By Michael S. Malone
The release of the new Silicon Valley Competitiveness and Innovation Project report by the Silicon Valley Leadership Group and Silicon Valley Community Foundation presents the perfect moment to look at this remarkable region, our home, from a new and fresh perspective. It is time to ask ourselves where the Valley – from San Francisco to San Jose to Oakland and beyond – goes from here.
I’d like to begin with some good news. I don’t have to tell you that over the last few years, despite a stagnant national economy, Silicon Valley has had an amazing run – one of the greatest in its history. I assumed, as I suspect many of you did as well, that the nation’s other tech centers were enjoying a similar success – that, indeed, they might be gaining ground on the Valley.
But, the new report tells a very different story. Amazingly, what the researchers – Collaborative Economics - has found is that our region, already dominant in the world of high tech, has begun to pull away from most of our regional counterparts.
This is an astonishing, even historic achievement. After fifty years as the capital of the digital world, Silicon Valley – now extending from San Francisco to San Jose – has found a way to not just stay vital through waves of innovation, but to renew itself, and to accelerate into the future. This news is the perfect capstone to an epoch, a valedictory to what Collaborative Economics’ Doug Henton calls the ‘Fifth Wave’ of the Valley story: the Social Media era.

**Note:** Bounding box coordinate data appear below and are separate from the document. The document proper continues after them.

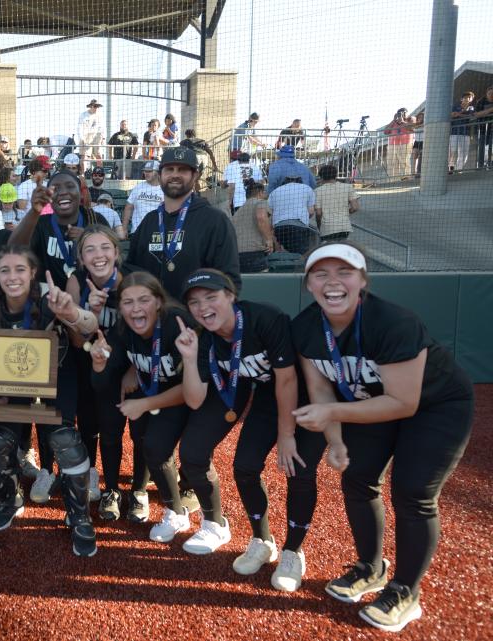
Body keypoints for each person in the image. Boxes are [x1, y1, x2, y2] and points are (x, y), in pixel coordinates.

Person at [291, 242, 473, 632]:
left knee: (413, 493)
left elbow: (404, 404)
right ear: (308, 285)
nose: (333, 282)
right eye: (321, 274)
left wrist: (332, 414)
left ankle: (406, 590)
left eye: (345, 272)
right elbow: (321, 391)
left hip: (435, 405)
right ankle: (370, 567)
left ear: (362, 281)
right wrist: (336, 442)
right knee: (357, 479)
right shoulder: (305, 327)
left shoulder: (393, 322)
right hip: (371, 403)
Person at [175, 268, 329, 591]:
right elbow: (195, 399)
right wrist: (189, 359)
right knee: (244, 466)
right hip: (268, 398)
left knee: (299, 472)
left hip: (307, 397)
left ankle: (293, 551)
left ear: (231, 296)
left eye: (211, 297)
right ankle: (263, 540)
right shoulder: (205, 339)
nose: (203, 308)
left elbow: (288, 379)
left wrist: (287, 435)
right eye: (194, 303)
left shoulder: (264, 318)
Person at [0, 245, 99, 556]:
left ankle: (78, 515)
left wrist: (70, 312)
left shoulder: (52, 298)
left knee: (66, 443)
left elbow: (88, 328)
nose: (12, 276)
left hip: (58, 379)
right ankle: (9, 499)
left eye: (20, 269)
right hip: (15, 384)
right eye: (5, 270)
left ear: (32, 273)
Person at [89, 272, 196, 540]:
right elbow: (102, 383)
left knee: (170, 446)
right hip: (153, 391)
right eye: (127, 302)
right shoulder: (123, 329)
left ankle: (142, 491)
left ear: (159, 302)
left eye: (144, 300)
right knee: (135, 433)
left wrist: (146, 402)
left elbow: (193, 390)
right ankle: (116, 491)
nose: (135, 308)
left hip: (191, 395)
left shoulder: (179, 324)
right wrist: (99, 364)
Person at [62, 225, 141, 519]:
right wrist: (92, 315)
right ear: (81, 258)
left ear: (116, 252)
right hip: (88, 363)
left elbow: (144, 332)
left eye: (105, 247)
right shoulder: (76, 282)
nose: (98, 255)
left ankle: (122, 490)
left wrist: (133, 367)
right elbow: (75, 338)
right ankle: (93, 476)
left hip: (124, 367)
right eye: (90, 249)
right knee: (88, 425)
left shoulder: (130, 282)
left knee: (118, 430)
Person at [126, 147, 241, 299]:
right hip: (154, 318)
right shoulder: (149, 221)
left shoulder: (215, 221)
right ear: (160, 176)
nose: (175, 175)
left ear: (195, 176)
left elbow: (229, 281)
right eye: (169, 169)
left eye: (182, 170)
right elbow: (133, 272)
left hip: (195, 318)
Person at [231, 183, 275, 273]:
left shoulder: (237, 212)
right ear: (260, 192)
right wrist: (269, 240)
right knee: (261, 284)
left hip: (236, 256)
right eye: (264, 192)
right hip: (255, 253)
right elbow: (261, 217)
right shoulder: (260, 202)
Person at [269, 177, 318, 256]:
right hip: (299, 227)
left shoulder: (274, 192)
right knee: (301, 255)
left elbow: (270, 214)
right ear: (300, 182)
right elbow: (311, 211)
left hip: (279, 228)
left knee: (285, 254)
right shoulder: (307, 188)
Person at [314, 165, 359, 242]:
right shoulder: (347, 187)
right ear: (335, 175)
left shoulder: (317, 191)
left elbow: (318, 213)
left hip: (327, 228)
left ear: (321, 177)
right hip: (344, 227)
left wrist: (319, 226)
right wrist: (345, 213)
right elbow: (355, 207)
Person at [123, 160, 163, 235]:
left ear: (158, 172)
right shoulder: (138, 187)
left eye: (149, 171)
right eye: (145, 171)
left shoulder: (164, 189)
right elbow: (128, 207)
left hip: (157, 232)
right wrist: (124, 228)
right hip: (137, 231)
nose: (146, 173)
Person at [384, 109, 415, 179]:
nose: (401, 115)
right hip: (393, 145)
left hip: (406, 143)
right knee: (392, 162)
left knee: (404, 161)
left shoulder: (411, 119)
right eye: (399, 113)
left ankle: (406, 178)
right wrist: (393, 120)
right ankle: (393, 180)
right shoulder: (394, 122)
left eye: (403, 113)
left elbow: (412, 128)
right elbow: (385, 131)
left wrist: (402, 121)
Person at [449, 92, 475, 172]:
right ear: (461, 99)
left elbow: (471, 116)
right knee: (453, 152)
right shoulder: (455, 106)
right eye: (465, 97)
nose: (467, 99)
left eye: (469, 97)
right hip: (454, 133)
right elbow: (452, 115)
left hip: (465, 134)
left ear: (471, 100)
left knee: (463, 154)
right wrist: (462, 112)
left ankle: (458, 170)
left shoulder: (471, 108)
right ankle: (451, 169)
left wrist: (459, 114)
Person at [474, 86, 493, 169]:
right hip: (482, 130)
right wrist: (490, 110)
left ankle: (490, 165)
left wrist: (484, 112)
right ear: (486, 94)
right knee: (481, 149)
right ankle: (481, 167)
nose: (491, 95)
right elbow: (476, 114)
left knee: (491, 149)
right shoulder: (481, 102)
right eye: (490, 93)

But if the story of the Valley teaches us anything it is that you should never linger on current successes for long, because it is no guarantee of similar success in the future. We can, and should, celebrate what we have, against all odds, just accomplished. But we should also remember as we study these pages that they are a record of an era that is now ending – and that a whole new electronics age is being born . . . and that there is no guarantee that we will win that one.

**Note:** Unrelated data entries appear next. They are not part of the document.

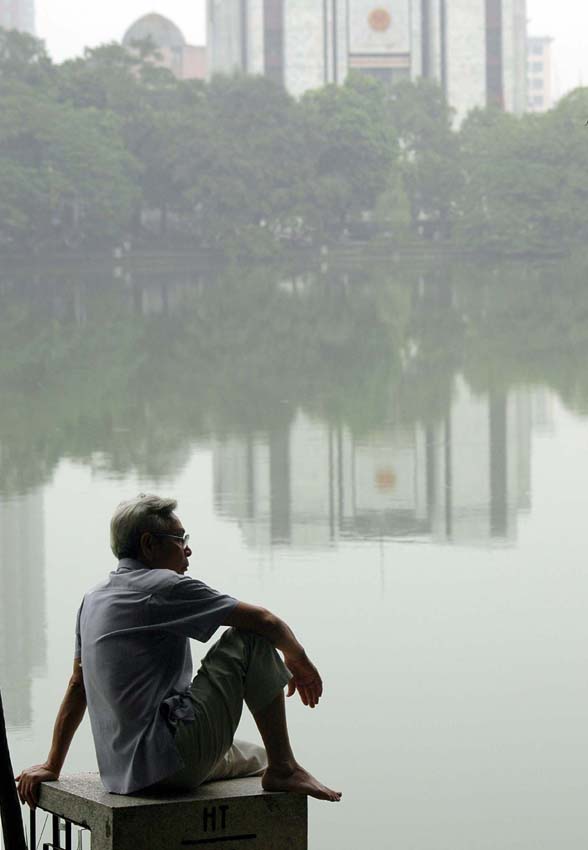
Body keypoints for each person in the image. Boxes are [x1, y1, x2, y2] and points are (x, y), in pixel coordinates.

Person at [16, 494, 341, 808]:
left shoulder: (92, 599)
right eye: (179, 538)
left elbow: (78, 684)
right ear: (149, 544)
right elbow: (264, 621)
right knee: (250, 639)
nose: (188, 549)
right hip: (171, 760)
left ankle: (278, 763)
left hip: (123, 775)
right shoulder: (163, 586)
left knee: (258, 758)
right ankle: (285, 768)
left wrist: (52, 764)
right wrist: (299, 659)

I don’t have to tell you that, for all of its strengths, the Valley also exhibits a number of crucial weaknesses, from the growing footprint of tech companies on San Francisco to the exorbitant cost of living on the Peninsula to traffic in the South Bay. Our R&D spending has begun to slip compared to our counterparts. The federal government, which loves to fund-raise in the Valley, isn’t quite so interested in fund-awarding here. And while the Valley has done a brilliant job of assimilating new arrivals in this most multi-cultural of communities, the number of new Valley companies founded by those immigrants has strangely slipped.

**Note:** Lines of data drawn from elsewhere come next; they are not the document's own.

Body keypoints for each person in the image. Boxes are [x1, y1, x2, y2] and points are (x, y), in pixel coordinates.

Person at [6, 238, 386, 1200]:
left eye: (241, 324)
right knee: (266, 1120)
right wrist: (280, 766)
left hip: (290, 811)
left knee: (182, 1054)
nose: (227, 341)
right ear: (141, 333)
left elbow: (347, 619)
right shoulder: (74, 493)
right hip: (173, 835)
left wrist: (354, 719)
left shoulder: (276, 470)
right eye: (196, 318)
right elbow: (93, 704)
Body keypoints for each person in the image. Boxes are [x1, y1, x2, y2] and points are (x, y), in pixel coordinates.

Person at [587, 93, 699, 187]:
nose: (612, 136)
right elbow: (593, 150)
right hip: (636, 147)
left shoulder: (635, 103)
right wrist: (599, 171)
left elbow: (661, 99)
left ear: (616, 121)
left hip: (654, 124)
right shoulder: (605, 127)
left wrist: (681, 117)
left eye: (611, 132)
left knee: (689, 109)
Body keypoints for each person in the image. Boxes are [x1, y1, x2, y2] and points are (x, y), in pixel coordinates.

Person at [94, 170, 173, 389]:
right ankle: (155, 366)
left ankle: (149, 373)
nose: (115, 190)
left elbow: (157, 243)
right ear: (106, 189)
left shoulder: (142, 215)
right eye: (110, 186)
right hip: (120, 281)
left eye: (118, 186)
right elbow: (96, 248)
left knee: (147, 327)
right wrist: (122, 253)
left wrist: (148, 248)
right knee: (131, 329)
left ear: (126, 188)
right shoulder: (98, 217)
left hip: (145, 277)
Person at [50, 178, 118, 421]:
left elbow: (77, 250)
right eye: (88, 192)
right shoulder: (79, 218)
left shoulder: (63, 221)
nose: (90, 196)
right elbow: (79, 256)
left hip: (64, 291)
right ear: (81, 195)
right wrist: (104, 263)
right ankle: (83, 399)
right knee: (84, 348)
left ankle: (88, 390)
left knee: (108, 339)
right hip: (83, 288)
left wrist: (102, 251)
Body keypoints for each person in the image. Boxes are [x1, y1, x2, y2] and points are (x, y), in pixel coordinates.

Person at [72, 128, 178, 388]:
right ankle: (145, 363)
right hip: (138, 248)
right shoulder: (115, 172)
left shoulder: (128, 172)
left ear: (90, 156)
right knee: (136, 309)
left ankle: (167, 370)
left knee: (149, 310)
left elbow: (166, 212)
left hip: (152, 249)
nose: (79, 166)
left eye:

But perhaps the most disturbing piece of news is that we haven’t done a very good job for our children. The Valley can’t just depend upon new arrivals to create and lead our next generation of companies; we need to grow our own. And so far, we have largely failed. We are not adequately preparing the young people of our area to be part of the technology revolution as adults. If the glory of Silicon Valley is that it holds out the brass ring to anyone; the tragedy is that too few of our children are in a position to take it.
And we will need that next generation and many more new arrivals to the Valley if we are to retain our leadership through the next, Sixth, Wave. What will characterize that wave? We already have some clues. We only have to look around us at the massive construction taking place in the South Bay, at the autonomous vehicles being tested on our highways, and at the Millennials who care less about code than they do drones and artificial intelligence , 3D printing, and mobile health monitoring.
The longest cycle in Silicon Valley is that between software and hardware – we have lived under the regime of the former now for twenty years. Now the pendulum is swinging back. The center of gravity of Silicon Valley is now again moving south, back to where it began. Are we prepared for that shift? Can we cultivate the new companies and the increased capital and infrastructure demands of this emerging new tech reality of intelligent devices and the Internet of Things?
I believe we can – as we always have. We’re Silicon Valley, after all. And no place on earth has proven more adaptive to technological revolutions. But it gets harder each time – not just because of the legacy we carry with us, but also because the competitors continue to grow in numbers. We will triumph because we are Silicon Valley and we do the impossible. But it won’t be easy. It will take planning, execution, and most of all, leadership. We don’t yet know exactly what this next Wave will be like, but we already have some clues. Better yet, we have a head start. And now, thanks to the report, we know where to focus our attention.
And ‘focus’ should be our hallmark – today and in the months to come. It has been a long time since the companies and populations of Silicon Valley worked together. I don’t have to tell you that today, the Valley is less an single entity than ten thousand separate fiefdoms, each pursuing its own destiny, each zealously guarding its own turf, and each clamoring for special attention. In many respects that is a good thing – it is what enables the Valley to turn on a dime to pursue the Next Big Thing, it is what propels great ideas to the surface, and it keeps us from growing old and complacent.
But there are times when we do need to come together and think about our common interests and our common future. As we transition from one tech wave to the next, this is one of those moments. Let us figure out together where we go from here. Let’s get the field ready and the chalk lines drawn. Let’s fill our war chests and establish a battle plan. And then, once all of that is in place, let us unleash the creative, chaotic and competitive power that makes our community unique in the world and in history.
Raised in Silicon Valley, Michael S. Malone was the world’s first daily high tech journalist. This essay was adapted from a January 16th speech he delivered before 100 Silicon Valley elected and community leaders upon the release of the 2015 SVCIP report.